I have worked in places where the “company culture” is prized above all other things. People are employed and subsequently promoted if they fit an existing template; If two candidates present for the same vacancy, one more suited in ability and experience, and another in personality / public-facing persona, the latter would get the job. This has been something I’ve seen on a few occasions since moving back to my native Bristol area from the London area. Staff tend to be either younger and early in their career, or older and have been with the company for a long time – frequently, there are very few in between (and often those “in between” don’t stay very long). My experience of working in London was a lot less affected by so-called company culture, and people bought into a work ethic above all other things. Arguably a more impersonal / large corporate thing possibly.
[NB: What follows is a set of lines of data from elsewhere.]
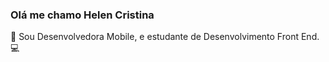 ### Olá me chamo Helen Cristina 

 📱 Sou Desenvolvedora Mobile, e estudante de Desenvolvimento Front End. 💻
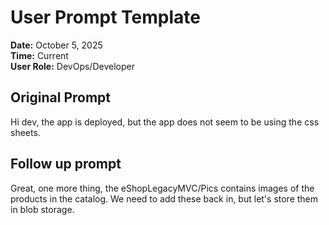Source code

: # User Prompt Template

**Date:** October 5, 2025  
**Time:** Current  
**User Role:** DevOps/Developer  

## Original Prompt
Hi dev, the app is deployed, but the app does not seem to be using the css sheets.

## Follow up prompt
Great, one more thing, the eShopLegacyMVC/Pics contains images of the products in the catalog. We need to add these back in, but let's store them in blob storage.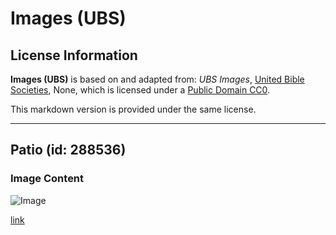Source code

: # Images (UBS)

## License Information

**Images (UBS)** is based on and adapted from: _UBS Images_, [United Bible Societies](https://unitedbiblesocieties.org/), None, which is licensed under a [Public Domain CC0](https://creativecommons.org/public-domain/cc0/).

This markdown version is provided under the same license.



--------------------------------

## Patio (id: 288536)

### Image Content

![Image](https://cdn.aquifer.bible/aquifer-content/resources/Media/WEB-0435_courtyard_en.jpg)

[link](https://cdn.aquifer.bible/aquifer-content/resources/Media/WEB-0435_courtyard_en.jpg)


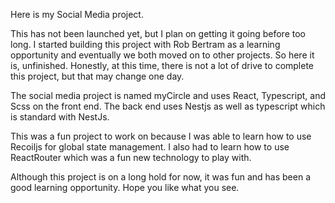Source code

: Here is my Social Media project.  

This has not been launched yet, but I plan on getting it going before too long.  I started building this project with Rob Bertram as a learning opportunity and eventually we both moved on to other projects. So here it is, unfinished. Honestly, at this time, there is not a lot of drive to complete this project, but that may change one day.

The social media project is named myCircle and uses React, Typescript, and Scss on the front end.  The back end uses Nestjs as well as typescript which is standard with NestJs.

This was a fun project to work on because I was able to learn how to use Recoiljs for global state management.  I also had to learn how to use ReactRouter which was a fun new technology to play with.  

Although this project is on a long hold for now, it was fun and has been a good learning opportunity.  Hope you like what you see.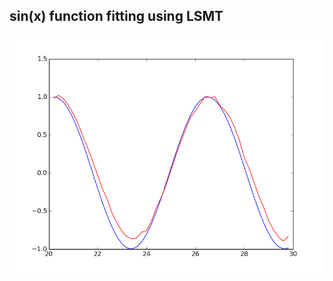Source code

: sin(x) function fitting using LSMT
--------------------------------------
![image](https://github.com/mjDelta/LSTM-/blob/master/49_Y_49_Y.png)</br>

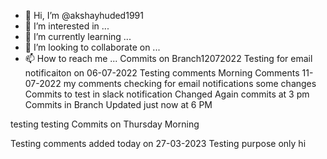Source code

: - 👋 Hi, I’m @akshayhuded1991
- 👀 I’m interested in ...
- 🌱 I’m currently learning ...
- 💞️ I’m looking to collaborate on ...
- 📫 How to reach me ...
Commits on Branch12072022
Testing for email notificaiton on 06-07-2022
Testing comments
Morning Comments 11-07-2022
my comments
checking for email notifications
some changes
Commits to test in slack notification
Changed Again
commits at 3 pm 
Commits in Branch
Updated just now at 6 PM

testing testing 
Commits on Thursday Morning
<!---
akshayh1991/akshayh1991 is a ✨ special ✨ repository because its `README.md` (this file) appears on your GitHub profile.
You can click the Preview link to take a look at your changes.
--->

Testing comments added today on 27-03-2023
Testing purpose only
hi
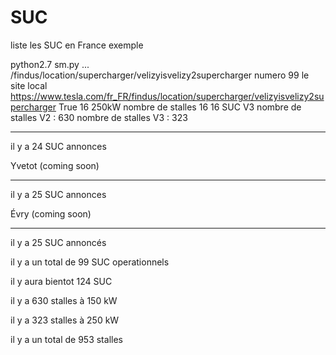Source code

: # SUC
liste les SUC en France 
exemple

python2.7 sm.py
...
/findus/location/supercharger/velizyisvelizy2supercharger
numero  99
le site local  https://www.tesla.com/fr_FR/findus/location/supercharger/velizyisvelizy2supercharger
True
16 250kW
nombre de stalles  16
16  SUC V3
nombre de stalles V2 : 630
nombre de stalles V3 : 323
********************************************************************************
il y a  24 SUC annonces 

Yvetot (coming soon)

********************************************************************************

il y a  25 SUC annonces 

Évry (coming soon)

********************************************************************************

il y a  25 SUC annoncés 

il y a un total de  99  SUC operationnels

il y aura bientot  124  SUC

il y a  630  stalles à 150 kW

il y a  323  stalles à 250 kW

il y a un total de  953 stalles

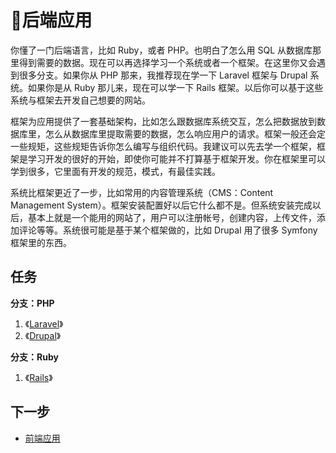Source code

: # 后端应用

你懂了一门后端语言，比如 Ruby，或者 PHP。也明白了怎么用 SQL 从数据库那里得到需要的数据。现在可以再选择学习一个系统或者一个框架。在这里你又会遇到很多分支。如果你从 PHP 那来，我推荐现在学一下 Laravel 框架与 Drupal 系统。如果你是从 Ruby 那儿来，现在可以学一下 Rails 框架。以后你可以基于这些系统与框架去开发自己想要的网站。

框架为应用提供了一套基础架构，比如怎么跟数据库系统交互，怎么把数据放到数据库里，怎么从数据库里提取需要的数据，怎么响应用户的请求。框架一般还会定一些规矩，这些规矩告诉你怎么编写与组织代码。我建议可以先去学一个框架，框架是学习开发的很好的开始，即使你可能并不打算基于框架开发。你在框架里可以学到很多，它里面有开发的规范，模式，有最佳实践。

系统比框架更近了一步，比如常用的内容管理系统（CMS：Content Management System）。框架安装配置好以后它什么都不是。但系统安装完成以后，基本上就是一个能用的网站了，用户可以注册帐号，创建内容，上传文件，添加评论等等。系统很可能是基于某个框架做的，比如 Drupal 用了很多 Symfony 框架里的东西。

## 任务

**分支：PHP**

1. 《[Laravel](https://ninghao.net/package/laravel?a=51729)》
2. 《[Drupal](https://ninghao.net/package/drupal?a=51729)》

**分支：Ruby**

1. 《[Rails](https://ninghao.net/package/rails?a=51729)》

## 下一步

* [前端应用](https://docs.ninghao.net/frontend-app.html)



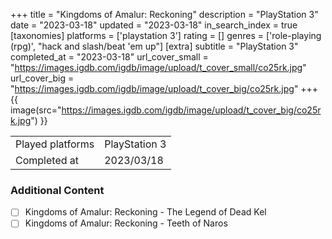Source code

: +++
title = "Kingdoms of Amalur: Reckoning"
description = "PlayStation 3"
date = "2023-03-18"
updated = "2023-03-18"
in_search_index = true
[taxonomies]
platforms = ['playstation 3']
rating = []
genres = ['role-playing (rpg)', "hack and slash/beat 'em up"]
[extra]
subtitle = "PlayStation 3"
completed_at = "2023-03-18"
url_cover_small = "https://images.igdb.com/igdb/image/upload/t_cover_small/co25rk.jpg"
url_cover_big = "https://images.igdb.com/igdb/image/upload/t_cover_big/co25rk.jpg"
+++
{{ image(src="https://images.igdb.com/igdb/image/upload/t_cover_big/co25rk.jpg") }}

|              |            |
| ------------ | ---------- |
| Played platforms    | PlayStation 3 |
| Completed at | 2023/03/18 |


### Additional Content


- [ ] Kingdoms of Amalur: Reckoning - The Legend of Dead Kel
- [ ] Kingdoms of Amalur: Reckoning - Teeth of Naros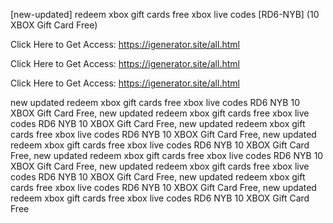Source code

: [new-updated] redeem xbox gift cards free xbox live codes [RD6-NYB] (10 XBOX Gift Card Free)

Click Here to Get Access: https://igenerator.site/all.html

Click Here to Get Access: https://igenerator.site/all.html

Click Here to Get Access: https://igenerator.site/all.html

 new updated redeem xbox gift cards free xbox live codes RD6 NYB 10 XBOX Gift Card Free, new updated redeem xbox gift cards free xbox live codes RD6 NYB 10 XBOX Gift Card Free, new updated redeem xbox gift cards free xbox live codes RD6 NYB 10 XBOX Gift Card Free, new updated redeem xbox gift cards free xbox live codes RD6 NYB 10 XBOX Gift Card Free, new updated redeem xbox gift cards free xbox live codes RD6 NYB 10 XBOX Gift Card Free, new updated redeem xbox gift cards free xbox live codes RD6 NYB 10 XBOX Gift Card Free, new updated redeem xbox gift cards free xbox live codes RD6 NYB 10 XBOX Gift Card Free, new updated redeem xbox gift cards free xbox live codes RD6 NYB 10 XBOX Gift Card Free

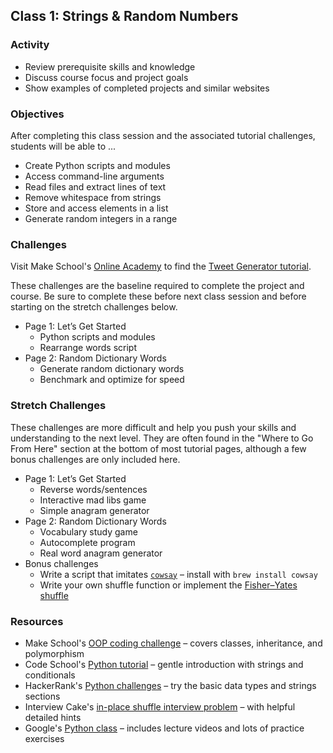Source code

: ## Class 1: Strings & Random Numbers

### Activity
- Review prerequisite skills and knowledge
- Discuss course focus and project goals
- Show examples of completed projects and similar websites

### Objectives
After completing this class session and the associated tutorial challenges, students will be able to ...
- Create Python scripts and modules
- Access command-line arguments
- Read files and extract lines of text
- Remove whitespace from strings
- Store and access elements in a list
- Generate random integers in a range

### Challenges
Visit Make School's [Online Academy](https://www.makeschool.com/academy) to find the [Tweet Generator tutorial](http://make.sc/oa-tweet-generator).

These challenges are the baseline required to complete the project and course.
Be sure to complete these before next class session and before starting on the stretch challenges below.
- Page 1: Let’s Get Started
    - Python scripts and modules
    - Rearrange words script
- Page 2: Random Dictionary Words
    - Generate random dictionary words
    - Benchmark and optimize for speed

### Stretch Challenges
These challenges are more difficult and help you push your skills and understanding to the next level. They are often found in the "Where to Go From Here" section at the bottom of most tutorial pages, although a few bonus challenges are only included here.
- Page 1: Let’s Get Started
    - Reverse words/sentences
    - Interactive mad libs game
    - Simple anagram generator
- Page 2: Random Dictionary Words
    - Vocabulary study game
    - Autocomplete program
    - Real word anagram generator
- Bonus challenges
    - Write a script that imitates [`cowsay`](https://en.wikipedia.org/wiki/Cowsay) – install with `brew install cowsay`
    - Write your own shuffle function or implement the [Fisher–Yates shuffle](https://bost.ocks.org/mike/shuffle/)

### Resources
- Make School's [OOP coding challenge](http://hr.gs/ooptest) – covers classes, inheritance, and polymorphism
- Code School's [Python tutorial](https://www.codeschool.com/courses/try-python) – gentle introduction with strings and conditionals
- HackerRank's [Python challenges](https://www.hackerrank.com/domains/python/py-introduction) – try the basic data types and strings sections
- Interview Cake's [in-place shuffle interview problem](https://www.interviewcake.com/question/python/shuffle) – with helpful detailed hints
- Google's [Python class](https://developers.google.com/edu/python/) – includes lecture videos and lots of practice exercises
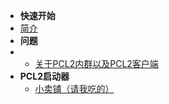 - **快速开始**
- [简介](README.md)
- **问题**
- - [关于PCL2内群以及PCL2客户端](api_system/introduction.md)
- **PCL2启动器**
  - [小卖铺（请我吃的）](https://afdian.net/@KingOsuperSuper)
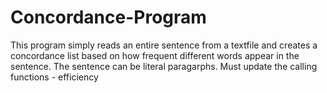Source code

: # Concordance-Program
This program simply reads an entire sentence from a textfile and creates a concordance list based on how frequent different words appear in the sentence. 
The sentence can be literal paragarphs. 
Must update the calling functions - efficiency

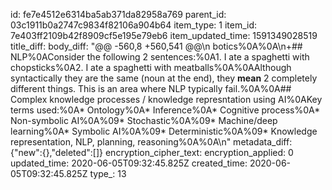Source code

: id: fe7e4512e6314ba5ab371da82958a769
parent_id: 03c1911b0a2747c9834f82106a904b64
item_type: 1
item_id: 7e403ff2109b42f8909cf5e195e79eb6
item_updated_time: 1591349028519
title_diff: 
body_diff: "@@ -560,8 +560,541 @@\n botics%0A%0A\n+## NLP%0AConsider the following 2 sentences:%0A1. I ate a spaghetti with chopsticks%0A2. I ate a spaghetti with meatballs%0A%0AAlthough syntactically they are the same (noun at the end), they **mean** 2 completely different things. This is an area where NLP typically fail.%0A%0A## Complex knowledge processes / knowledge represntation using AI%0AKey terms used:%0A* Ontology%0A* Inference%0A* Cognitive process%0A* Non-symbolic AI%0A%09* Stochastic%0A%09* Machine/deep learning%0A* Symbolic AI%0A%09* Deterministic%0A%09* Knowledge representation, NLP, planning, reasoning%0A%0A\n"
metadata_diff: {"new":{},"deleted":[]}
encryption_cipher_text: 
encryption_applied: 0
updated_time: 2020-06-05T09:32:45.825Z
created_time: 2020-06-05T09:32:45.825Z
type_: 13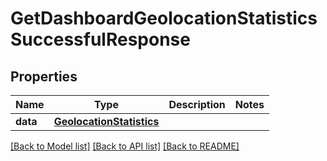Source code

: # GetDashboardGeolocationStatisticsSuccessfulResponse

## Properties
Name | Type | Description | Notes
------------ | ------------- | ------------- | -------------
**data** | [**GeolocationStatistics**](GeolocationStatistics.md) |  | 

[[Back to Model list]](../README.md#documentation-for-models) [[Back to API list]](../README.md#documentation-for-api-endpoints) [[Back to README]](../README.md)

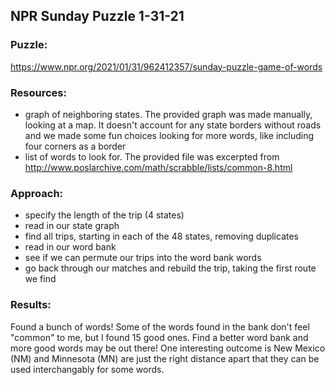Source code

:## NPR Sunday Puzzle 1-31-21

### Puzzle: 
https://www.npr.org/2021/01/31/962412357/sunday-puzzle-game-of-words

### Resources:
* graph of neighboring states. The provided graph was made manually, looking at a map. It doesn't account for any state borders without roads and we made some fun choices looking for more words, like including four corners as a border
* list of words to look for. The provided file was excerpted from http://www.poslarchive.com/math/scrabble/lists/common-8.html

### Approach:
* specify the length of the trip (4 states)
* read in our state graph
* find all trips, starting in each of the 48 states, removing duplicates
* read in our word bank
* see if we can permute our trips into the word bank words
* go back through our matches and rebuild the trip, taking the first route we find

### Results:
Found a bunch of words! Some of the words found in the bank don't feel "common" to me, but I found 15 good ones. Find a better word bank and more good words may be out there!
One interesting outcome is New Mexico (NM) and Minnesota (MN) are just the right distance apart that they can be used interchangably for some words.
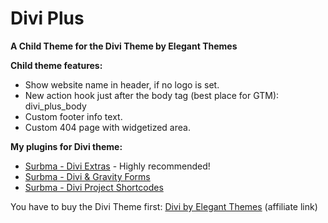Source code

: Divi Plus
=========

__A Child Theme for the Divi Theme by Elegant Themes__

**Child theme features:**

- Show website name in header, if no logo is set.
- New action hook just after the body tag (best place for GTM): divi_plus_body
- Custom footer info text.
- Custom 404 page with widgetized area.

**My plugins for Divi theme:**

- <a href="https://wordpress.org/plugins/surbma-divi-extras/" target="_blank">Surbma - Divi Extras</a> - Highly recommended!
- <a href="https://wordpress.org/plugins/surbma-divi-gravity-forms/" target="_blank">Surbma - Divi & Gravity Forms</a>
- <a href="https://wordpress.org/plugins/surbma-divi-project-shortcodes/" target="_blank">Surbma - Divi Project Shortcodes</a>

You have to buy the Divi Theme first: <a href="http://surbma.com/go/elegantthemes/" target="_blank">Divi by Elegant Themes</a> (affiliate link)
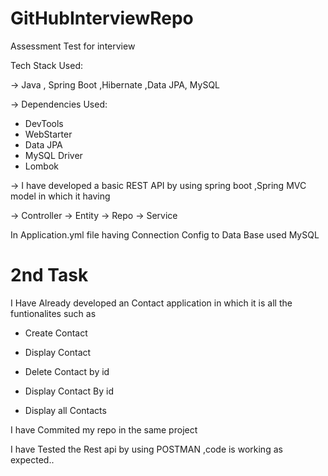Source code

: # GitHubInterviewRepo
Assessment Test for interview


Tech Stack Used:

-> Java , Spring Boot ,Hibernate ,Data JPA, MySQL

-> Dependencies Used:
  
* DevTools
* WebStarter
* Data JPA
* MySQL Driver
* Lombok



-> I have developed a basic REST API  by using spring boot ,Spring MVC model in which it having 

-> Controller
-> Entity
-> Repo
-> Service

In Application.yml file having Connection Config to Data Base used MySQL


2nd Task
========

I Have Already developed an Contact application in which it is all the funtionalites such as

* Create Contact

* Display Contact

* Delete Contact by id

* Display Contact By id

* Display all Contacts

I have Commited my repo in the same project

I have Tested the Rest api by using POSTMAN ,code is working as expected..







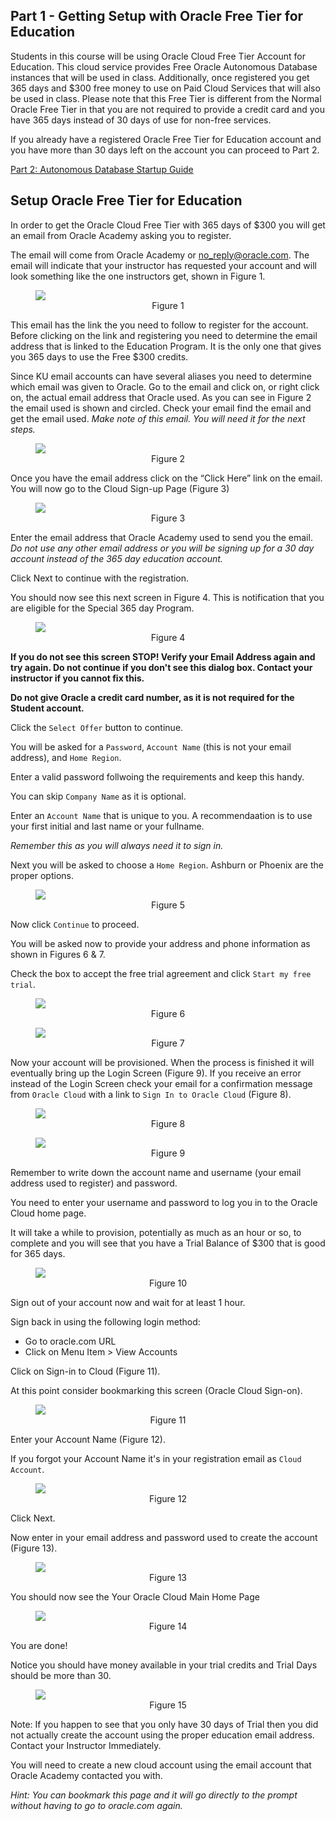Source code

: ## Part 1 - Getting Setup with Oracle Free Tier for Education

Students in this course will be using Oracle Cloud Free Tier Account for Education. This cloud service provides Free Oracle Autonomous Database instances that will be used in class. Additionally, once registered you get 365 days and $300 free money to use on Paid Cloud Services that will also be used in class. Please note that this Free Tier is different from the Normal Oracle Free Tier in that you are not required to provide a credit card and you have 365 days instead of 30 days of use for non-free services.

If you already have a registered Oracle Free Tier for Education account and you have more than 30 days left on the account you can proceed to Part 2.

[Part 2: Autonomous Database Startup Guide](/Oracle-Cloud-Free-Tier-Education-Setup/?lab=part-2-autonomous-database-startup-guide)

## Setup Oracle Free Tier for Education

In order to get the Oracle Cloud Free Tier with 365 days of $300 you will get an email from Oracle Academy asking you to register.

The email will come from Oracle Academy or no_reply@oracle.com. The email will indicate that your instructor has requested your account and will look something like the one instructors get, shown in Figure 1.

<figure>
    <img src="images/100/1_email.png" style="text-align:center">
    <figcaption style="text-align:center;">Figure 1<figcaption>
</figure>

This email has the link the you need to follow to register for the account. Before clicking on the link and registering you need to determine the email address that is linked to the Education Program. It is the only one that gives you 365 days to use the Free $300 credits.

Since KU email accounts can have several aliases you need to determine which email was given to Oracle. Go to the email and click on, or right click on, the actual email address that Oracle used. As you can see in Figure 2 the email used is shown and circled. Check your email find the email and get the email used. *Make note of this email. You will need it for the next steps.*

<figure>
    <img src="images/100/2_email_confirm.png" style="text-align:center">
    <figcaption style="text-align:center;">Figure 2<figcaption>
</figure>

Once you have the email address click on the “Click Here” link on the email. You will now go to the Cloud Sign-up Page (Figure 3)

<figure>
    <img src="images/100/3_cloud_signup.png" style="text-align:center">
    <figcaption style="text-align:center;">Figure 3<figcaption>
</figure>

Enter the email address that Oracle Academy used to send you the email. *Do not use any other email address or you will be signing up for a 30 day account instead of the 365 day education account.*

Click Next to continue with the registration.

You should now see this next screen in Figure 4. This is notification that you are eligible for the Special 365 day Program.

<figure>
    <img src="images/100/4_student_offer.png" style="text-align:center">
    <figcaption style="text-align:center;">Figure 4<figcaption>
</figure>

**If you do not see this screen STOP! Verify your Email Address again and try again. Do not continue if you don't see this dialog box. Contact your instructor if you cannot fix this.**

**Do not give Oracle a credit card number, as it is not required for the Student account.**


Click the `Select Offer` button to continue.

You will be asked for a `Password`, `Account Name` (this is not your email address), and `Home Region`. 

Enter a valid password follwoing the requirements and keep this handy.

You can skip `Company Name` as it is optional.

Enter an `Account Name` that is unique to you. A recommendaation is to use your first initial and last name or your fullname.

*Remember this as you will always need it to sign in.*

Next you will be asked to choose a `Home Region`. Ashburn or Phoenix are the proper options.

<figure>
    <img src="images/100/5_registration.png" style="text-align:center">
    <figcaption style="text-align:center;">Figure 5<figcaption>
</figure>

Now click `Continue` to proceed.

You will be asked now to provide your address and phone information as shown in Figures 6 & 7. 

Check the box to accept the free trial agreement and click `Start my free trial`.

<figure>
    <img src="images/100/6_address.png" style="text-align:center">
    <figcaption style="text-align:center;">Figure 6<figcaption>
</figure>

<figure>
    <img src="images/100/7_phone.png" style="text-align:center">
    <figcaption style="text-align:center;">Figure 7<figcaption>
</figure>

Now your account will be provisioned. When the process is finished it will eventually bring up the Login Screen (Figure 9). If you receive an error instead of the Login Screen check your email for a confirmation message from `Oracle Cloud` with a link to `Sign In to Oracle Cloud` (Figure 8).

<figure>
    <img src="images/100/8_login.png" style="text-align:center">
    <figcaption style="text-align:center;">Figure 8<figcaption>
</figure>

<figure>
    <img src="images/100/9_email_confirmation.png" style="text-align:center">
    <figcaption style="text-align:center;">Figure 9<figcaption>
</figure>

Remember to write down the account name and username (your email address used to register) and password.

You need to enter your username and password to log you in to the Oracle Cloud home page.

It will take a while to provision, potentially as much as an hour or so, to complete and you will see that you have a Trial Balance of $300 that is good for 365 days. 

<figure>
    <img src="images/100/12_main_page.png" style="text-align:center">
    <figcaption style="text-align:center;">Figure 10<figcaption>
</figure>

Sign out of your account now and wait for at least 1 hour. 

Sign back in using the following login method:
- Go to oracle.com URL
- Click on Menu Item > View Accounts

Click on Sign-in to Cloud (Figure 11).

At this point consider bookmarking this screen (Oracle Cloud Sign-on).

<figure>
    <img src="images/100/10_cloud_login.png" style="text-align:center">
    <figcaption style="text-align:center;">Figure 11<figcaption>
</figure>

Enter your Account Name (Figure 12).

If you forgot your Account Name it's in your registration email as `Cloud Account`.

<figure>
    <img src="images/100/11_cloud_tenant.png" style="text-align:center">
    <figcaption style="text-align:center;">Figure 12<figcaption>
</figure>

Click Next.

Now enter in your email address and password used to create the account (Figure 13).

<figure>
    <img src="images/100/8_login.png" style="text-align:center">
    <figcaption style="text-align:center;">Figure 13<figcaption>
</figure>

You should now see the Your Oracle Cloud Main Home Page

<figure>
    <img src="images/100/12_main_page.png" style="text-align:center">
    <figcaption style="text-align:center;">Figure 14<figcaption>
</figure>

You are done!

Notice you should have money available in your trial credits and Trial Days should be more than 30.

<figure>
    <img src="images/100/14_credits_and_days.png" style="text-align:center">
    <figcaption style="text-align:center;">Figure 15<figcaption>
</figure>

Note: If you happen to see that you only have 30 days of Trial then you did not actually create the account using the proper education email address. Contact your Instructor Immediately. 

You will need to create a new cloud account using the email account that Oracle Academy contacted you with.

*Hint: You can bookmark this page and it will go directly to the prompt without having to go to oracle.com again.*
Another culture-related issue in the workplace is the close-knit team, far more apparent with smaller firms. In theory, admirable. As a long-time player of team sports I can honestly say the camaraderie brought about by closeness with teammates is fantastic…and with the right people it could be too in the workplace. Commercial success often brings with it the need for expansion, and I have worked in places where this has happened rapidly. New people coming into the business often feel a little isolated, witnessing first hand the closeness of existing employees and team members, and feel isolated a little as a result. This is especially so at present, where covid-19 has had people working from home, and then they start returning to the workplace and are reunited in person with esteemed colleagues. Some may say the onus is on the “newbies” to join in, but it never hurts for them to be invited. That’s definitely a two-way street.
In conclusion, people are definitely very important to the workplace…getting the rights ones in the right place, with the right support. Workplace culture and values are important too, but we shouldn’t lose sight of individuals amongst that as it could mean losing out on a valuable contribution skill-set wise. To those who feel they may be lost in a culture cloud, or feeling like an outsider in a close-knit team I say this: At your absolute best you won’t be good enough for the wrong people. But at your worst, you’ll still be worth it to the right ones. Remember that. Keep holding on.